A conexão entre desinformação e Direito

A conexão entre política, as eleições e a tecnologia tende a avançar cada vez mais, exigindo de todos os atores não apenas o preparo para lidar com novos desafios, mas também a capacidade de autotransformação para fazer frente às mudanças e inovações tecnológicas, tanto diante de seus melhores efeitos quanto diante de eventuais efeitos colaterais.

Hoje podemos conversar com qualquer pessoa em qualquer lugar do Mundo, podemos conhecê-la, vê-la, ouvi-la sem sair de casa. E, se quiser sair de casa, é possível solicitar, pelo smartphone, um táxi ou até um carro particular dirigido por alguém que você nunca viu, que o levará até o local solicitado, sendo guiado por um GPS inteligente capaz de calcular o trânsito, buscar rotas alternativas e informar um acidente na via, mesmo que a colisão tenha ocorrido há apenas alguns minutos.

As palavras que apresento acima não são minhas. Mas, sim, do Professor Diogo Rais, consignadas, pois, em seu “Fake News: a conexão entre a desinformação e o Direito”, publicado, já em segunda edição, pela editora Revista dos Tribunais.

------------------------------------------------

- **Descrição da tarefa**
Reproduza fielmente a passagem do texto sobre desinformação e Direito, de "A conexão entre desinformação" até "apenas alguns minutos.".

------------------------------------------------

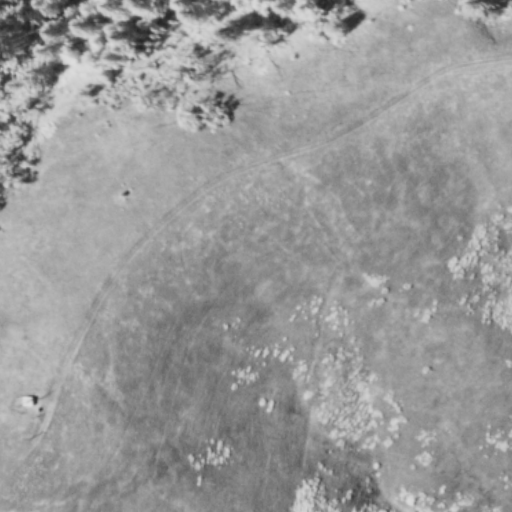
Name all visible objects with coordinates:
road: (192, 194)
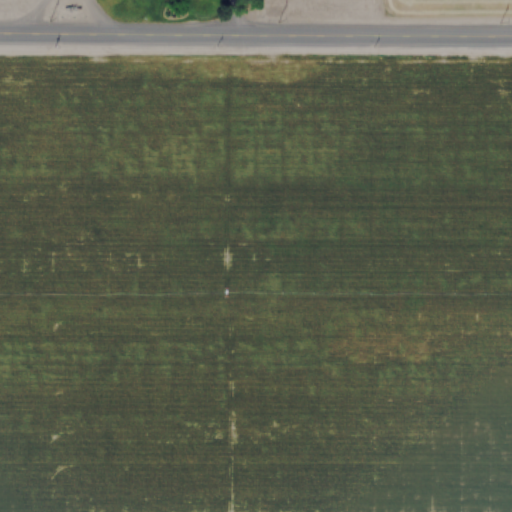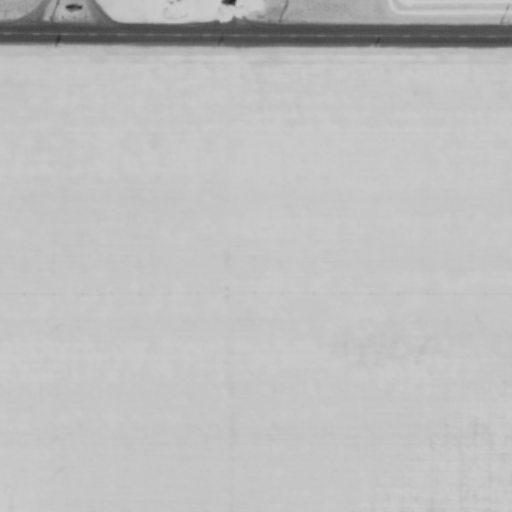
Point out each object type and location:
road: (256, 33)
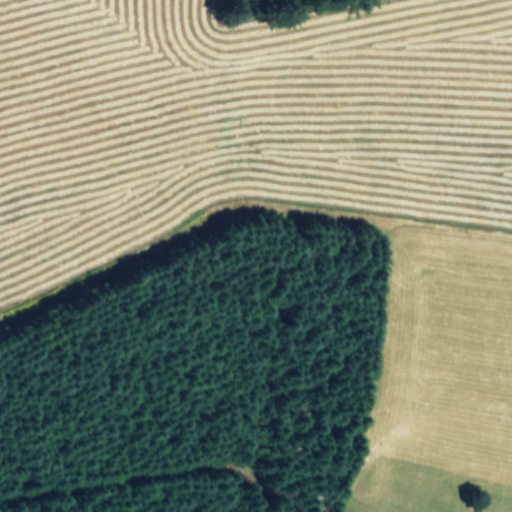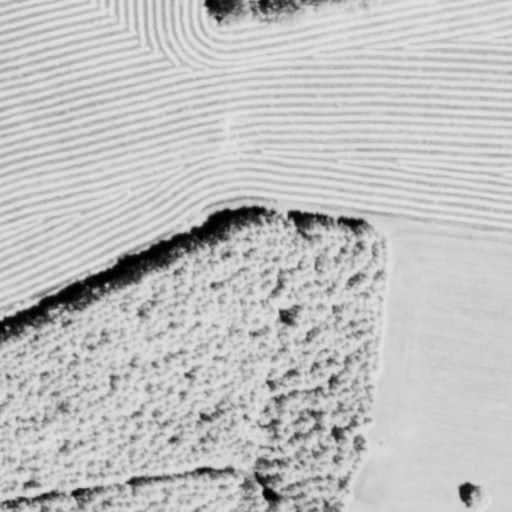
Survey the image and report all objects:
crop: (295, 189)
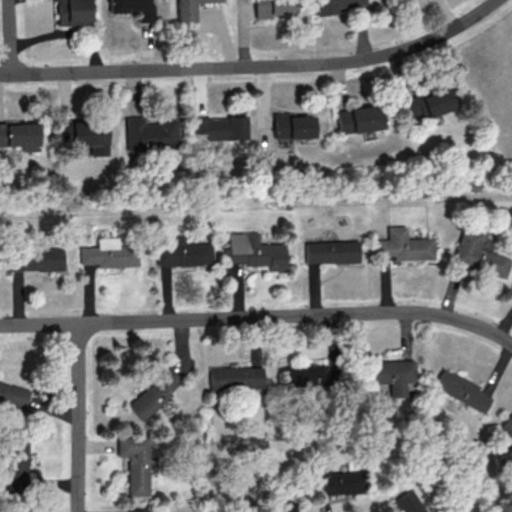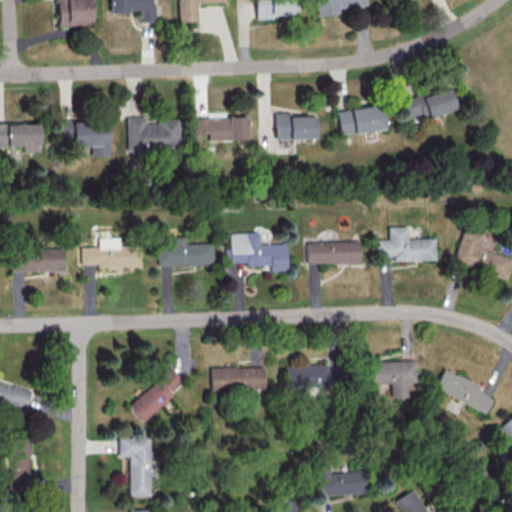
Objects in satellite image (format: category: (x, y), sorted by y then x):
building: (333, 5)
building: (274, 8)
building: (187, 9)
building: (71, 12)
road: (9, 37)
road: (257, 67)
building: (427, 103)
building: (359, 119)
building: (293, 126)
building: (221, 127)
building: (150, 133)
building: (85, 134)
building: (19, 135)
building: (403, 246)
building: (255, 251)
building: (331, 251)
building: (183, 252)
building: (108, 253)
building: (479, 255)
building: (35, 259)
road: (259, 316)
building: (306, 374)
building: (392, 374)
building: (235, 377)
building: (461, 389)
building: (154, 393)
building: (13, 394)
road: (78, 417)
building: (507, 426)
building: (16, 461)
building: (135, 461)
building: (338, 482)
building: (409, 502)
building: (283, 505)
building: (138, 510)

------------------------------------------------

- **Resultado do exercício**
A conexão entre desinformação e Direito

A conexão entre política, as eleições e a tecnologia tende a avançar cada vez mais, exigindo de todos os atores não apenas o preparo para lidar com novos desafios, mas também a capacidade de autotransformação para fazer frente às mudanças e inovações tecnológicas, tanto diante de seus melhores efeitos quanto diante de eventuais efeitos colaterais.

Hoje podemos conversar com qualquer pessoa em qualquer lugar do Mundo, podemos conhecê-la, vê-la, ouvi-la sem sair de casa. E, se quiser sair de casa, é possível solicitar, pelo smartphone, um táxi ou até um carro particular dirigido por alguém que você nunca viu, que o levará até o local solicitado, sendo guiado por um GPS inteligente capaz de calcular o trânsito, buscar rotas alternativas e informar um acidente na via, mesmo que a colisão tenha ocorrido há apenas alguns minutos.